No chão de uma loja de roupas de alta qualidade, a precisão das cores é algo que não se pode negligenciar. Se houver um erro na primeira aplicação da tinta, os pigmentos perdem sua cor original, os tons brancos começam a amarelar, e toda a produção não atinge as especificações da marca. É por isso que as melhores impressoras utilizam lâmpadas UV com mercúrio, desenvolvidas especialmente para essa finalidade. É necessário ter um perfil espectral estável e de alta energia, para garantir cores consistentes em alta velocidade de produção.
O que realmente importa por trás disso tudo Essas lâmpadas são projetadas com base em um perfil espectral específico, focado nas faixas de 365nm e 385nm, onde os fotoiniciadores presentes nas tintas pigmentadas agem de maneira mais eficiente. A intensidade de radiação no substrato chega a 800–1200 mW/cm², o que resulta em densidades de energia de aproximadamente 400–600 mJ/cm² nas configurações típicas de impressão única.
Esse rendimento permanece consistente graças ao revestimento de quartzo dicromático e ao refletor, que possui refletividade de 92%. Assim, a dose de radiação é uniforme ao longo de toda a largura da área de impressão. A lâmpada é adaptada à sua máquina – o comprimento do arco varia de 150mm a 1500mm – e a interface elétrica é compatível com o balastro existente, seja ele de dois pinos, quatro pinos ou de outro tipo. As versões sem ozônio operam a temperatura menor, reduzindo assim o calor gerado no substrato, sem comprometer a emissão de UV-A.

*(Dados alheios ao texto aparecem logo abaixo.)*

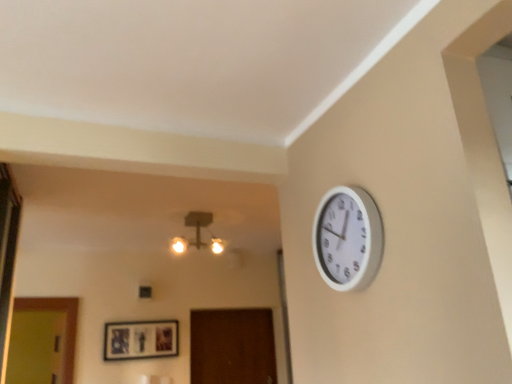
What do you see at coordinates (196, 230) in the screenshot? The image size is (512, 384). I see `matte glass chandelier at upper center` at bounding box center [196, 230].

This screenshot has width=512, height=384. What do you see at coordinates (140, 340) in the screenshot?
I see `matte black picture frame at center` at bounding box center [140, 340].

In order to click on matte glass chandelier at upper center in this screenshot , I will do `click(196, 230)`.

Is matte black picture frame at center at the left side of matte glass chandelier at upper center?

Indeed, matte black picture frame at center is positioned on the left side of matte glass chandelier at upper center.

Which of these two, matte black picture frame at center or matte glass chandelier at upper center, is wider?

Wider between the two is matte glass chandelier at upper center.

Is matte black picture frame at center inside or outside of matte glass chandelier at upper center?

matte black picture frame at center is outside matte glass chandelier at upper center.

From the image's perspective, which one is positioned higher, matte black picture frame at center or matte glass chandelier at upper center?

matte glass chandelier at upper center appears higher in the image.

Which is less distant, [324,249] or [106,333]?

Point [324,249] is closer to the camera than point [106,333].

Is white plastic wall clock at upper right smaller than matte black picture frame at center?

Indeed, white plastic wall clock at upper right has a smaller size compared to matte black picture frame at center.

In terms of width, does white plastic wall clock at upper right look wider or thinner when compared to matte black picture frame at center?

white plastic wall clock at upper right is wider than matte black picture frame at center.

Which object is thinner, matte glass chandelier at upper center or matte black picture frame at center?

matte black picture frame at center.

Considering the relative sizes of matte glass chandelier at upper center and matte black picture frame at center in the image provided, is matte glass chandelier at upper center shorter than matte black picture frame at center?

Yes.

Considering the relative positions of matte glass chandelier at upper center and matte black picture frame at center in the image provided, is matte glass chandelier at upper center to the right of matte black picture frame at center from the viewer's perspective?

Yes, matte glass chandelier at upper center is to the right of matte black picture frame at center.

In the image, is matte glass chandelier at upper center positioned in front of or behind matte black picture frame at center?

Visually, matte glass chandelier at upper center is located in front of matte black picture frame at center.

Is matte glass chandelier at upper center positioned before white plastic wall clock at upper right?

No, the depth of matte glass chandelier at upper center is greater than that of white plastic wall clock at upper right.

Is point (221, 241) closer to camera compared to point (353, 238)?

No, (221, 241) is further to viewer.

Considering the sizes of objects matte glass chandelier at upper center and white plastic wall clock at upper right in the image provided, who is thinner, matte glass chandelier at upper center or white plastic wall clock at upper right?

With smaller width is white plastic wall clock at upper right.

Is matte glass chandelier at upper center outside of white plastic wall clock at upper right?

Yes.

Does matte black picture frame at center have a greater width compared to white plastic wall clock at upper right?

No, matte black picture frame at center is not wider than white plastic wall clock at upper right.

From a real-world perspective, is matte black picture frame at center positioned over white plastic wall clock at upper right based on gravity?

No, from a real-world perspective, matte black picture frame at center is not on top of white plastic wall clock at upper right.

Locate an element on the screen. The width and height of the screenshot is (512, 384). wall clock on the right of matte black picture frame at center is located at coordinates (348, 238).

Could you tell me if matte black picture frame at center is turned towards white plastic wall clock at upper right?

Yes, matte black picture frame at center is aimed at white plastic wall clock at upper right.

Is matte glass chandelier at upper center completely or partially inside white plastic wall clock at upper right?

No, matte glass chandelier at upper center is located outside of white plastic wall clock at upper right.

Which object is thinner, white plastic wall clock at upper right or matte glass chandelier at upper center?

With smaller width is white plastic wall clock at upper right.

Which object is further away from the camera, white plastic wall clock at upper right or matte glass chandelier at upper center?

Positioned behind is matte glass chandelier at upper center.

What are the coordinates of `picture frame that is under the matte glass chandelier at upper center (from a real-world perspective)` in the screenshot? It's located at (140, 340).

The image size is (512, 384). Identify the location of picture frame to the left of white plastic wall clock at upper right. (140, 340).

Based on their spatial positions, is white plastic wall clock at upper right or matte glass chandelier at upper center closer to matte black picture frame at center?

Based on the image, matte glass chandelier at upper center appears to be nearer to matte black picture frame at center.

Looking at the image, which one is located further to matte glass chandelier at upper center, matte black picture frame at center or white plastic wall clock at upper right?

white plastic wall clock at upper right.

Estimate the real-world distances between objects in this image. Which object is further from matte black picture frame at center, matte glass chandelier at upper center or white plastic wall clock at upper right?

white plastic wall clock at upper right lies further to matte black picture frame at center than the other object.

Considering their positions, is white plastic wall clock at upper right positioned further to matte glass chandelier at upper center than matte black picture frame at center?

The object further to matte glass chandelier at upper center is white plastic wall clock at upper right.

Which object lies nearer to the anchor point white plastic wall clock at upper right, matte black picture frame at center or matte glass chandelier at upper center?

Among the two, matte glass chandelier at upper center is located nearer to white plastic wall clock at upper right.

Looking at the image, which one is located further to white plastic wall clock at upper right, matte glass chandelier at upper center or matte black picture frame at center?

The object further to white plastic wall clock at upper right is matte black picture frame at center.

Image resolution: width=512 pixels, height=384 pixels. Find the location of `lamp between white plastic wall clock at upper right and matte black picture frame at center in the front-back direction`. lamp between white plastic wall clock at upper right and matte black picture frame at center in the front-back direction is located at coordinates (196, 230).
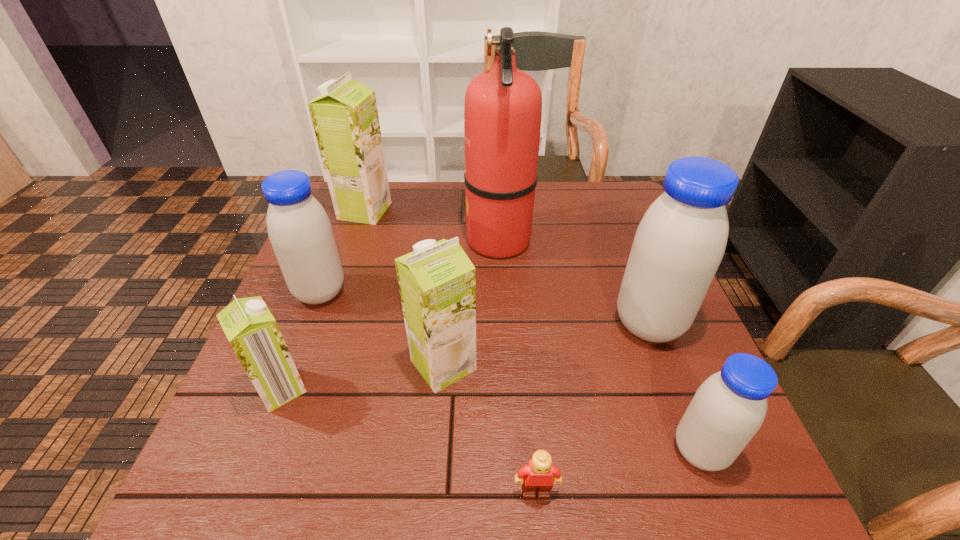
Locate which object is the closest to the second smallest blue soya milk. Please provide its 2D coordinates. Your answer should be formatted as a tuple, i.e. [(x, y)], where the tuple contains the x and y coordinates of a point satisfying the conditions above.

[(251, 329)]

Locate which soya milk ranks third in proximity to the shortest object. Please provide its 2D coordinates. Your answer should be formatted as a tuple, i.e. [(x, y)], where the tuple contains the x and y coordinates of a point satisfying the conditions above.

[(680, 242)]

Select which soya milk appears as the third closest to the biggest blue soya milk. Please provide its 2D coordinates. Your answer should be formatted as a tuple, i.e. [(x, y)], where the tuple contains the x and y coordinates of a point satisfying the conditions above.

[(300, 232)]

Point out which green soya milk is positioned as the third nearest to the second biggest blue soya milk. Please provide its 2D coordinates. Your answer should be formatted as a tuple, i.e. [(x, y)], where the tuple contains the x and y coordinates of a point satisfying the conditions above.

[(345, 118)]

I want to click on green soya milk object that ranks as the second closest to the smallest green soya milk, so click(345, 118).

Locate an element on the screen. the closest blue soya milk to the smallest green soya milk is located at coordinates (300, 232).

Identify the location of blue soya milk that stands as the closest to the second biggest blue soya milk. Image resolution: width=960 pixels, height=540 pixels. (x=680, y=242).

Identify the location of vacant space that satisfies the following two spatial constraints: 1. on the front side of the nearest blue soya milk; 2. on the left side of the leftmost blue soya milk. This screenshot has width=960, height=540. (259, 451).

Where is `vacant region that satisfies the following two spatial constraints: 1. on the front side of the biggest blue soya milk; 2. on the right side of the biggest green soya milk`? vacant region that satisfies the following two spatial constraints: 1. on the front side of the biggest blue soya milk; 2. on the right side of the biggest green soya milk is located at coordinates (325, 324).

Locate an element on the screen. vacant area that satisfies the following two spatial constraints: 1. on the back side of the smallest green soya milk; 2. on the left side of the second biggest green soya milk is located at coordinates click(291, 365).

Por que isso funciona bem para impressão flexográfica e serigráfica em moda Em impressões flexográficas e serigráficas de alta qualidade, as camadas de tinta são mais espessas e a concentração de pigmentos é maior. A ampla emissão de UV-A das lâmpadas com mercúrio permite que a tinta seque rapidamente, sem deixar resíduos na superfície. O resultado é uma cor mais precisa no substrato, com maior saturação e tons mais claros.
Além disso, há menor tempo de ciclo de impressão – geralmente 30–50% menor do que em sistemas com menor potência – e menos necessidade de reimpressões devido a problemas como ganho de pontos ou manchas na imagem. A vida útil típica da lâmpada é de 1000–1500 horas. Com controle adequado da densidade de energia, é possível manter o consumo energético baixo, mantendo ao mesmo tempo a consistência das cores.
Detalhes que podem causar problemas se ignorados Essas lâmpadas exigem compatibilidade com o equipamento e o balastro. Verifique o comprimento do arco, a potência e a tensão de acionamento em relação às especificações da sua máquina. Além disso, confira se o refletor está alinhado corretamente, para evitar irregularidades na emissão de radiação que possam alterar a cor da imagem.
A temperatura operacional e o fluxo de ar também são importantes. Mantenha a lâmpada e o refletor limpos, caso contrário, o rendimento diminuirá. Agende a medição da potência a cada 250 horas, para identificar qualquer degradação no perfil espectral antes que isso afete a consistência das cores.